[Saved data entries]
-=-=-=-=-

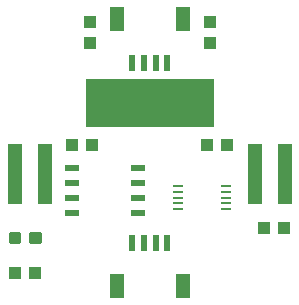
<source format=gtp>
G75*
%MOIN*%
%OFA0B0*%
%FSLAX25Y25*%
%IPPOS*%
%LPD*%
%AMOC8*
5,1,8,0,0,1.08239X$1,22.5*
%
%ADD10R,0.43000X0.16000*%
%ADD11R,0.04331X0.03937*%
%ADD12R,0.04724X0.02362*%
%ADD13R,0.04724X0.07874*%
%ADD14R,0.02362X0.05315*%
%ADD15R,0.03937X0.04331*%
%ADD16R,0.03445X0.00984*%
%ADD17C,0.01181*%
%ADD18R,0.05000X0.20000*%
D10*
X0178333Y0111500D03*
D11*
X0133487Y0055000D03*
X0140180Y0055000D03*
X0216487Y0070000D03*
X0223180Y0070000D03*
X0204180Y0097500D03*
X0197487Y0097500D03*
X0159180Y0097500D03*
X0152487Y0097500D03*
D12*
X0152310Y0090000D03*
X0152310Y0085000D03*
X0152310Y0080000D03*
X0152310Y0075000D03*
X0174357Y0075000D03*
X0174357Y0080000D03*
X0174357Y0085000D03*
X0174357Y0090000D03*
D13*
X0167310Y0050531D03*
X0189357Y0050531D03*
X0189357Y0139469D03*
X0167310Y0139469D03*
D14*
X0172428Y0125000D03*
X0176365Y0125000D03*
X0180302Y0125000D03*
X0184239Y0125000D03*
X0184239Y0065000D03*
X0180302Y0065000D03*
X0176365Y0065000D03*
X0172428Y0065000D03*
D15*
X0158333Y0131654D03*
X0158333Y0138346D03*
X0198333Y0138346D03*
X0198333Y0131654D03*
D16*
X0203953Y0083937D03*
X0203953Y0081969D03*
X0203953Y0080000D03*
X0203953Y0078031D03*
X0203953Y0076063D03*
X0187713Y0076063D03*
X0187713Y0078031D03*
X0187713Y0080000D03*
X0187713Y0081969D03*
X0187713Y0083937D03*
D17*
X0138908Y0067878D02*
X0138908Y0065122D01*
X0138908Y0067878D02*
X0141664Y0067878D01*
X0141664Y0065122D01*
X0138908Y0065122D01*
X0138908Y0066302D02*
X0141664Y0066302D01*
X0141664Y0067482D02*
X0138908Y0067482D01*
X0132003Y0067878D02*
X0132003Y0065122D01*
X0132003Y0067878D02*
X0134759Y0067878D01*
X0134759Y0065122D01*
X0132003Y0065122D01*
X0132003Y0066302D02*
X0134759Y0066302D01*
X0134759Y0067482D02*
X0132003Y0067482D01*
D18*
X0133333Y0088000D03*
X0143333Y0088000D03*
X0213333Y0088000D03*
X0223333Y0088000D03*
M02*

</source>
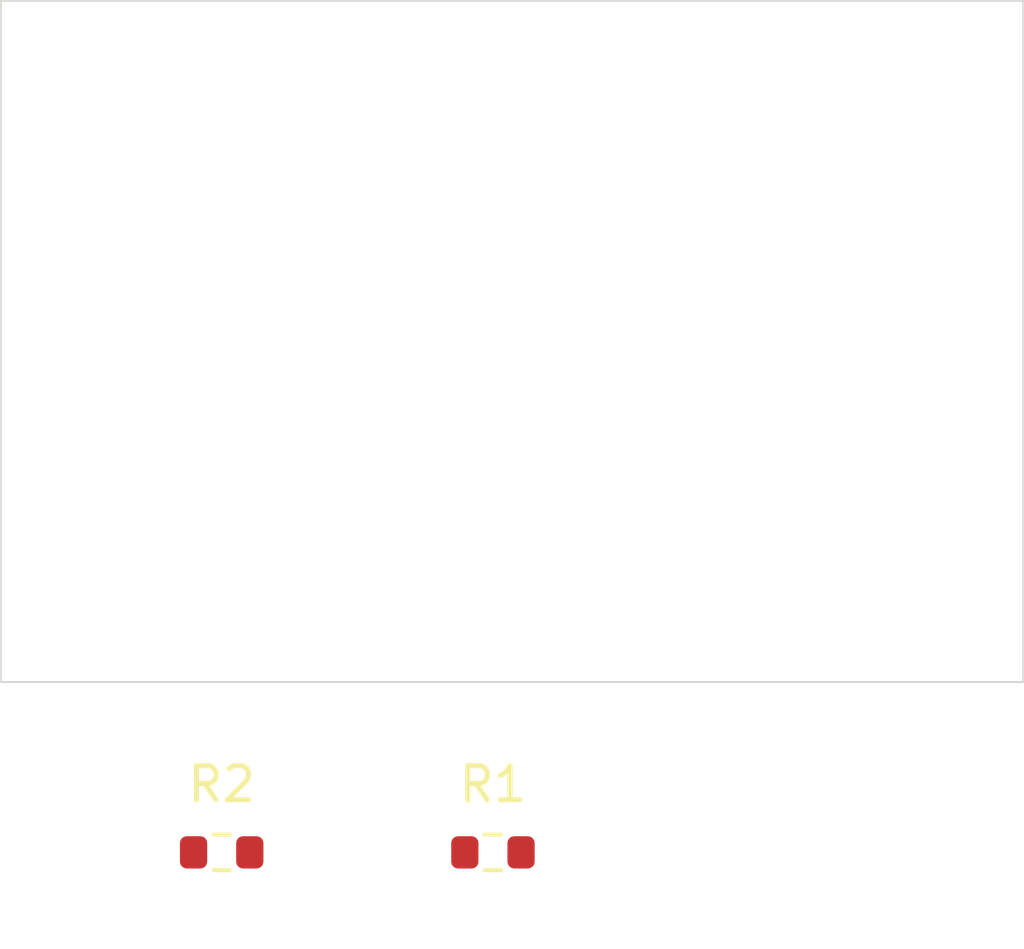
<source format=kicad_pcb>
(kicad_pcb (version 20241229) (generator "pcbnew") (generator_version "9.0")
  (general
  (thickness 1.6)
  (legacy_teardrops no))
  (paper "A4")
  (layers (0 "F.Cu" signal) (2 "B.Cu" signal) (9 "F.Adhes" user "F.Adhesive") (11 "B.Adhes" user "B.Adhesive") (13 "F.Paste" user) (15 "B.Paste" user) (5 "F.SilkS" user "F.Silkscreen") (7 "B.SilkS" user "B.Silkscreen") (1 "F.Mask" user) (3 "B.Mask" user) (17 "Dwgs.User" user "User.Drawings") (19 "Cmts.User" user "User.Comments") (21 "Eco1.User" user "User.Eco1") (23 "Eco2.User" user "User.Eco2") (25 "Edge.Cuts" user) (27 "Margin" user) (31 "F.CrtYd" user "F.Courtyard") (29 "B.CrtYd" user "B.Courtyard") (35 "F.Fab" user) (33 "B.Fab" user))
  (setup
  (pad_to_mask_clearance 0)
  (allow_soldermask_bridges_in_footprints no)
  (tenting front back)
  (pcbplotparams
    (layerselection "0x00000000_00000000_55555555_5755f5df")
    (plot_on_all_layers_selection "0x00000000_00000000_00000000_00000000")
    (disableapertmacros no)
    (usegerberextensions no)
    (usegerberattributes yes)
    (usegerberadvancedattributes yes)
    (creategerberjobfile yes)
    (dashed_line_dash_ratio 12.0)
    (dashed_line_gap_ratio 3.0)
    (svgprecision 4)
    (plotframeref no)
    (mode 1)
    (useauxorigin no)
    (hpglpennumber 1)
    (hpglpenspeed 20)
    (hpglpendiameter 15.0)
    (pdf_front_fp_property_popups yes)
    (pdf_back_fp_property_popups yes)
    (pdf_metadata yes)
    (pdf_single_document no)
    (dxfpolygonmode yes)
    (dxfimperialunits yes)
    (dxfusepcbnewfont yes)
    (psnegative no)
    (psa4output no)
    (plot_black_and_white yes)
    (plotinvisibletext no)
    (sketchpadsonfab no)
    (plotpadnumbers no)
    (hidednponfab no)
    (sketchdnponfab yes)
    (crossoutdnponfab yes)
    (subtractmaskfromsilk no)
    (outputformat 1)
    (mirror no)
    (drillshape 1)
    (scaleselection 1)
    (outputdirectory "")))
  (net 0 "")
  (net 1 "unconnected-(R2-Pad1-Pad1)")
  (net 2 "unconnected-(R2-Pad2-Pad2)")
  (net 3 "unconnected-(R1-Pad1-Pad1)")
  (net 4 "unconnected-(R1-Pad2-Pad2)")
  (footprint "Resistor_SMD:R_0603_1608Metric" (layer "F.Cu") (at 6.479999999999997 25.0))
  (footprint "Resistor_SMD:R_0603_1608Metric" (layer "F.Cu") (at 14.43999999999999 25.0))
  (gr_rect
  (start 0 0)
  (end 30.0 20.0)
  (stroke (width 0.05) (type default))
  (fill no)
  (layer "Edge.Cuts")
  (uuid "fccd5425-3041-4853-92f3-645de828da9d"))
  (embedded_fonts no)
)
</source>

-=-=-=-=-

- PROBLEM DETAILS: In the records above, count the lines holding the word "Edge"; give only that number.

- RESPONSE BELOW: 2